When the MSC opens its doors on Saturday after three years of renovation, students will be able to satiate their stomachs and social cravings with a host of new choices.

“I routinely ate lunch in the MSC my freshman year with friends,” said psychology major Bruce McLemore. “Finding seating took either luck or strategy when everyone was packed in there.”

Building designers sought to alleviate lunchtime traffic by opening the seating area, allowing for multiple entrances and exits. To accompany the larger and more spacious dining area, the MSC boasts five new concepts aimed to please the palette of any discerning diner.

“Smokin’” provides barbeque entrées ranging from chopped beef and rotisserie chicken to pulled pork and sausage. Students can also purchase fried chicken, strips or nuggets on select days. Traditional barbeque and cobbler and pie for dessert complete the southern-style meal.

Pile On replaces student-favorite Rumors as the go-to sandwich and deli option for lunch and dinner. A wide variety of meats and toppings are offered on bread served toasted or cold.
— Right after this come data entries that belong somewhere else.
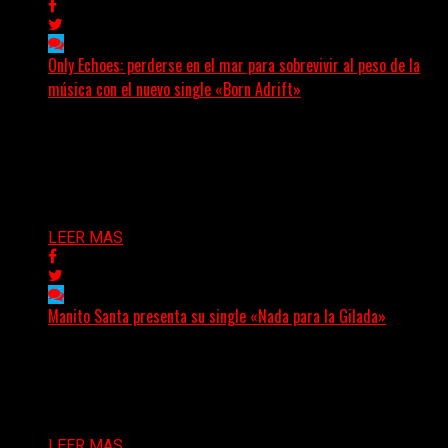
Only Echoes: perderse en el mar para sobrevivir al peso de la
música con el nuevo single «Born Adrift»
(C Squared Music) La banda instrumental de post-metal
de Denver presenta “Born Adrift”, canción que da
nombre...
Delta 80
04/08/2026
LEER MAS
Manito Santa presenta su single «Nada para la Gilada»
(SG) Manito Santa, banda de Punk oriunda de La Plata,
presenta en sociedad su single «Nada para...
Delta 80
04/08/2026
LEER MAS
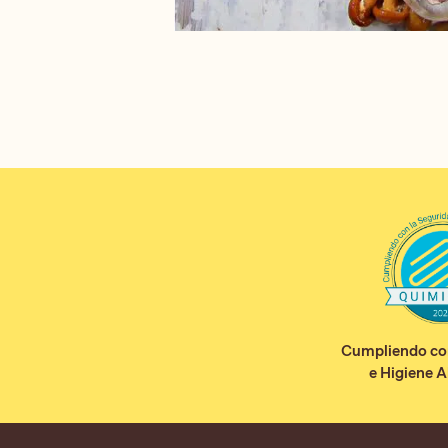
Cumpliendo con
e Higiene A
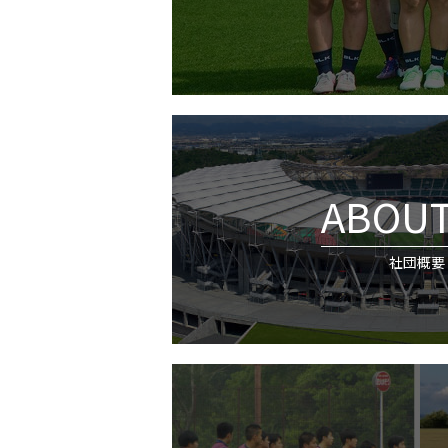
News
2026/07/07
表敬訪問
ABOUT
Seven
2026/06/25
社団概要
アザレア・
There are also salad options for the health conscious.

Rumors was a student-pleaser because it remained open after hours, benefiting from a location with doors to the outside of the building. This feature was lost in the renovations.

“Since Pile On is located inside the MSC proper with the rest of the concepts, it will not be able to keep the same working hours that Rumors did,” said David Riddle,  executive director for University Dining.

Replacing the late-night option will be Rev’s American Grill, just inside the building entrance nearest Joe Routt. Rev’s offers a “fun, casual dining atmosphere” and will serve customized burgers and sandwiches as well as salads.

“Rev’s is completely self sufficient with its own doors in and out and dedicated bathrooms,” Riddle said.

Inserting a touch of controversy to design plans, rumors of alcoholic options at Rev’s circled campus during the past year, but officials announced the menu will remain dry.

“The decision to not serve alcohol is due to the fact that the MSC is still a war memorial and some would consider it disrespectful,” Riddle said.

In lieu of traditional inebriations, Rev’s will feature Saint Arnold’s root beer, brewed in Houston and touting a strong Texas tradition. Rev’s also preserves the late hours of operation.

Students accustomed to dining on South Side are doubtlessly aware of the pizza and pasta facilities located in the Commons dining area. The MSC has a fused iteration of the two with Ciao, serving both pizza by the slice, pasta and baked casserole dishes.

In order to further direct the peak-hour flow of hungry students, three other dining options are offered on the lower level, below the main dining area. These include Cabo, a Mexican-style eatery with tacos and burritos, and Cool, a desert-dedicated concept offering frozen yogurt, gelato, fresh fruit and infused waters.

Another, less traditional dining option will debut in the lower levels of the MSC. Panda Express will open a quick-serve station in the same vein as Chic-fil-A elsewhere on campus — but not until August.

“I’ve waited a long time for this place to reopen, and I’m sure my fellow seniors agree with me,” said senior English major T.D. Durham. “The first thing I’m going to do is grab a root beer, some barbeque, and bask in old memories.”